In merito all’accusa della Anm di incostituzionalità per la cancellazione dell’appello dopo l’assoluzione, Caiazza corregge i colleghi e risponde anche alle polemiche dei “giustizialista”: «La legge in tal senso portava la prima firma di Gaetano Pecorella che era parlamentare di Forza Italia ma anche presidente dell’Unione delle Camere penali, ed è vero che la Consulta l’ha dichiarata incostituzionale, ma questa ipotesi è stata rilanciata dalla commissione Lattanzi istituita dalla ministra Cartabia». La commissione messa a punto dalla Ministra Cartabia, «si preoccupava di sottolineare che ovviamente la legge delega che suggeriva avrebbe dovuto tenere contro delle ragioni di annullamento da parte della Corte costituzionale.

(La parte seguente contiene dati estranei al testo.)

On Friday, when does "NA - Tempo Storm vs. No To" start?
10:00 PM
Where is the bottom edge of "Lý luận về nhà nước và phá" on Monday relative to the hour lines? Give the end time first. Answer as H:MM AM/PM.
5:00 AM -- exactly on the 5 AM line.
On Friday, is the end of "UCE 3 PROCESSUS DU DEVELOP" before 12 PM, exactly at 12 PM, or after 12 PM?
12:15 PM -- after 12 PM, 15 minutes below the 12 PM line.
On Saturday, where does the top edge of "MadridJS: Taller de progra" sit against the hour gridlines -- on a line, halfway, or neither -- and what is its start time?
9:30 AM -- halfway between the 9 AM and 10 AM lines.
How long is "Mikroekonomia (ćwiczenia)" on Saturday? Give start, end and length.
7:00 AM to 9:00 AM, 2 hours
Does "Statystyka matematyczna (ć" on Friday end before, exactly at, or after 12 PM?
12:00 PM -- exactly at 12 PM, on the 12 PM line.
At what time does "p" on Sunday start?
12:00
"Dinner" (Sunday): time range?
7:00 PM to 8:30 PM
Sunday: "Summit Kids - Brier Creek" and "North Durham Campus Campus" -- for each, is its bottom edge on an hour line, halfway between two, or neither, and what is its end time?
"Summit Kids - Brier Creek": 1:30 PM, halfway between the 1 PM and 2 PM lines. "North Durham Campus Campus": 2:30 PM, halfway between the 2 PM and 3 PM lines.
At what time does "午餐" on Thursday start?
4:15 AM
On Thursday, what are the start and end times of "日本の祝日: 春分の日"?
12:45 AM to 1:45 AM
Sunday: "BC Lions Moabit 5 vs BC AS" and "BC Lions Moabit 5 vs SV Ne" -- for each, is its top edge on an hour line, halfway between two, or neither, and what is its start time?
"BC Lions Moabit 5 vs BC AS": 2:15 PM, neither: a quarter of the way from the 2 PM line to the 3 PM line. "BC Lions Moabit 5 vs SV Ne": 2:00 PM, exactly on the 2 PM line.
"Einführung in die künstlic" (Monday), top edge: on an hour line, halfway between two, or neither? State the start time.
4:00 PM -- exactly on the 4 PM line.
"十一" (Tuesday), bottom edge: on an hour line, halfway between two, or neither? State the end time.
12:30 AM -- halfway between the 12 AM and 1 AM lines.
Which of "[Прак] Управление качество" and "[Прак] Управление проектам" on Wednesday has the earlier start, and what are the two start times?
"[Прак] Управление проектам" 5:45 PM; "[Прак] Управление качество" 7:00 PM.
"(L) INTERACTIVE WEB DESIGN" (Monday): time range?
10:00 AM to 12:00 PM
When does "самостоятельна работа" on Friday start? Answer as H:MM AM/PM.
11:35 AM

Poiché questa proveniva da una ex presidente dalla Consulta, è certamente una strada praticabile», conclude Caiazza. La proposta di Berlusconi viene dunque appoggiata dai penalisti, ringraziando Forza Italia e tutte le forze politiche che dovessero sottoscrivere tale proposta. Raggiunto da “Il Dubbio”, è favorevole al programma del Centrodestra in materia giustizia Giorgio Spangher, professore emerito di Diritto processuale penale alla Sapienza di Roma: «Se il centrodestra riuscirà ad avere una maggioranza politica credo che il progetto di riforma della giustizia sui due piani di separazione delle carriere e inappellabilità delle sentenze di assoluzione da parte del pm sia realizzabile». Secondo il professore, il progetto di riforma Cartabia-Lattanzi prevedeva uno svantaggio al pm, inappellabilità della sentenza di assoluzione, cui «doveva per forza essere controbilanciato da uno svantaggio per la difesa, vale a dire la fondatezza dei motivi di appello». Ora però, con i decreti attuativi della riforma del processo penale, diventa chiaro che «la difesa sarà chiamata a un onere molto forte in sede di impugnazione. Quindi si potrebbe benissimo porre contemporaneamente un freno all’appello del pm contro le sentenze di assoluzione».